At the Caterpillar Valley Cemetery people sat among the headstones of the soldiers they were there to remember, including the 1200 New Zealand men commemorated at the cemetery whose graves are unknown.
Children too young to understand the significance of the day bounded between the rows of graves playing cheerfully as those who fought 100 years ago for their freedom were remembered for their boundless courage and tenacity.
Two historic military planes flew overhead, dropping hundreds of poppies into the cool morning breeze.
"Standing in this peaceful scene today it is hard to imagine that a century ago this was an infernal blasted wasteland," said Prince Charles, dressed in full New Zealand military garb.
"We are gathered here today to honour New Zealand's role in the Battle of the Somme. That calamitous engagement represented what was, for a new nation, the greatest loss of life it had experienced in one day, only to be exceeded the following year [at Passchendaele].
"None came further to serve here than the New Zealanders, who, on the Somme, confirmed their reputation as exceptional soldiers. They engaged with boundless courage and tenacity in defence of values of liberty that we still hold dear to this day.
"What occurred here 100 years ago did not create national character, it revealed it."
Three years ago Rebecca Nelson was busking in Devonport when she was scouted by the Navy.
Yesterday she was the voice of a nation.
In a cloak weaved of New Zealand bird feathers, the able musician brought tears to the eyes of those listening to her sing anthems and hymns.
"When I sing I sing for us, but I also sing for the ones who aren't here and I just look out and go 'this is for you'," she said.
By dusk, light rain had brought a chill over the Somme after a week of scorching temperatures.
"Our day (marking the centenary) has been quiet, orderly and contemplative, so unlike the hell endured here by my countrymen 100 years ago," said defence chief Lieutenant-General Tim Keating.

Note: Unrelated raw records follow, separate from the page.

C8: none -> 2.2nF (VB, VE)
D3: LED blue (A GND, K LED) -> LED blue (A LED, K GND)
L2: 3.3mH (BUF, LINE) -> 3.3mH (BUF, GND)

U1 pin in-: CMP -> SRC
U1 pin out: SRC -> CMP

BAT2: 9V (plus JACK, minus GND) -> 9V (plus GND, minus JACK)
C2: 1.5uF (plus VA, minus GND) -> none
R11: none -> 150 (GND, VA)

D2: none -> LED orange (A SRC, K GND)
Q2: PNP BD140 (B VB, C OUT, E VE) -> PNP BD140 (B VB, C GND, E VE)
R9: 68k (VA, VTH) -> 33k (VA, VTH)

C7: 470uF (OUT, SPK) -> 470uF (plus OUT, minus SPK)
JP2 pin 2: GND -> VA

"We will soon return to our comfortable homes or hotels and a good night's sleep. The exhausted New Zealanders who had survived the battle ... craved with a desperation that few, if any, of us assembled here have ever experienced, to sleep, to rest.

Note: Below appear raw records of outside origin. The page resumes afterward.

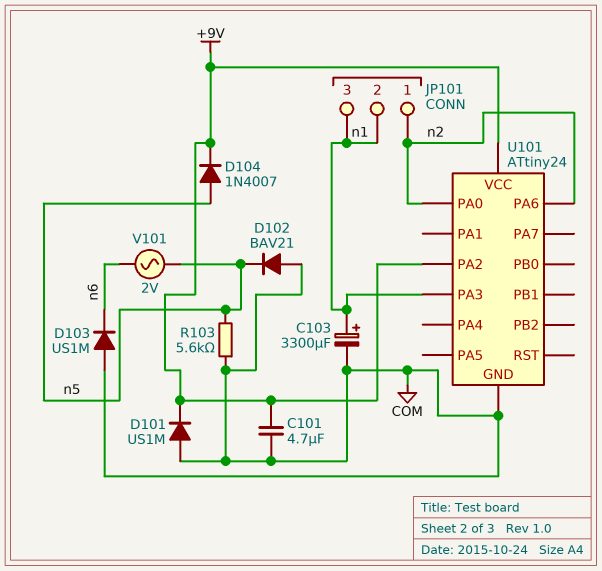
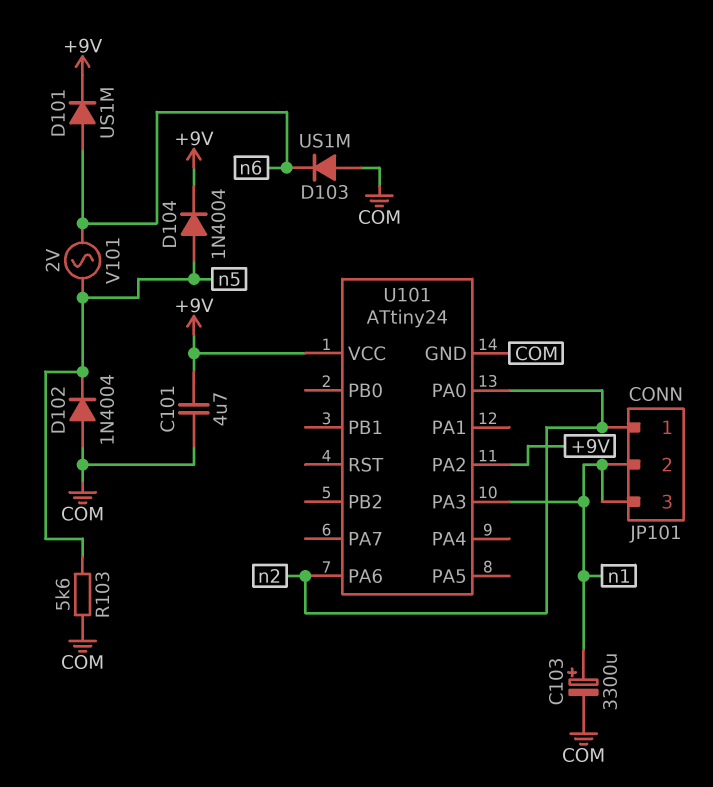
D101: diode US1M (A COM, K +9V) -> diode US1M (A n6, K +9V)
D102: diode BAV21 (A COM, K n5) -> diode 1N4004 (A COM, K n5)
D104: diode 1N4007 (A n5, K +9V) -> diode 1N4004 (A n5, K +9V)

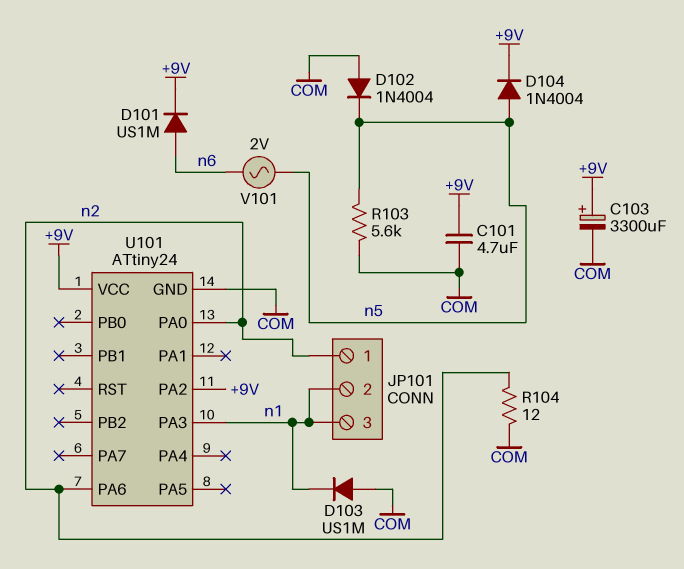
C103: 3300uF (plus n1, minus COM) -> 3300uF (plus +9V, minus COM)
D103: diode US1M (A COM, K n6) -> diode US1M (A COM, K n1)
R104: none -> 12 (COM, n2)

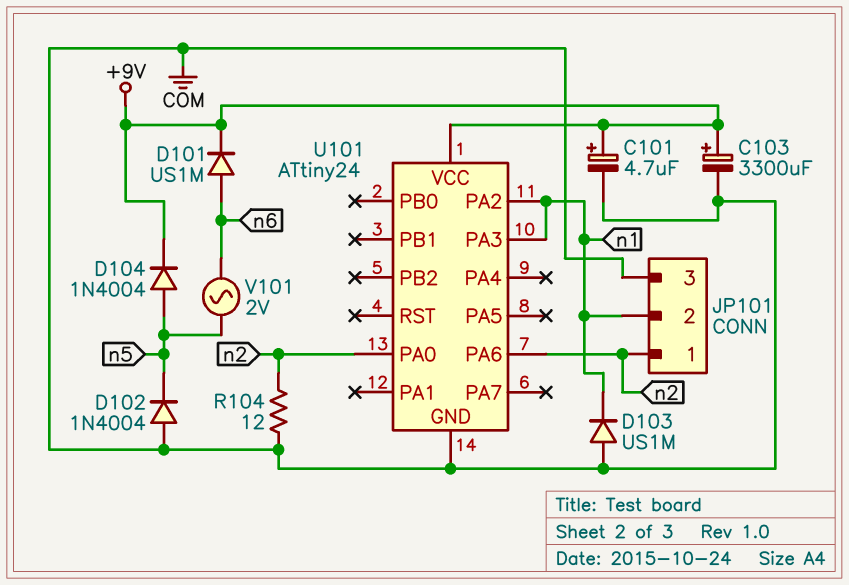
C101: 4.7uF (+9V, COM) -> 4.7uF (plus +9V, minus COM)
JP101 pin 3: n1 -> COM
R103: 5.6k (COM, n5) -> none
U101 pin PA2: +9V -> n1

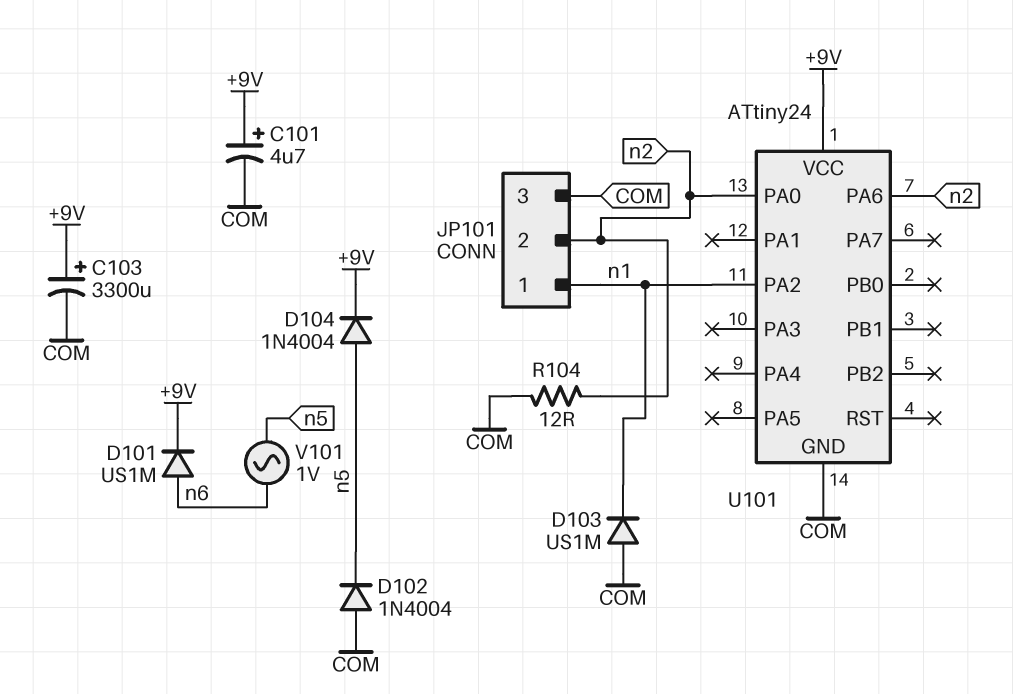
JP101 pin 1: n2 -> n1
JP101 pin 2: n1 -> n2
U101 pin PA3: n1 -> none
V101: AC 2V (n5, n6) -> AC 1V (n5, n6)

"After the New Zealanders were withdrawn from the Somme, Field Marshal Sir Douglas Haig sent a message to New Zealand that the New Zealand Division had fought with the very greatest gallantry in the Somme battle for 23 consecutive days, carrying out with complete success every task set and always doing more than what was asked of them. The division won universal confidence and admiration. No praise can be too high for such troops.
"Such words may have been of some comfort to the survivors and the families of those who had given their all in the Somme. But no words can properly address the burden of memory that the men who left here carried with them for the rest of their lives."
After the sun disappeared below the horizon many were already back in Longueval as members of the New Zealand Defence Force returned to surround the battlefield memorial.
Barely illuminated by the cenotaph's haunting yellow lights they performed a haka on the spot where thousands of soldiers were killed 100 years earlier.
A piece of music named A Day In Battle retold the tragedy faced by those brave young men.
Bugle calls directed troops; a whistle sounded and snare drums erupted to depict the gunfire that bombarded the men from all angles.
When finally the guns fell silent, the smoke lifted to reveal casualties on both sides.
Surviving troops were summoned home, where they marched with heads low and exhausted.
The sporadic beats of a single bass drum depicted a heart slowly taking its last beat. The price of peace was high and thousands of men were left behind, but they will never be forgotten.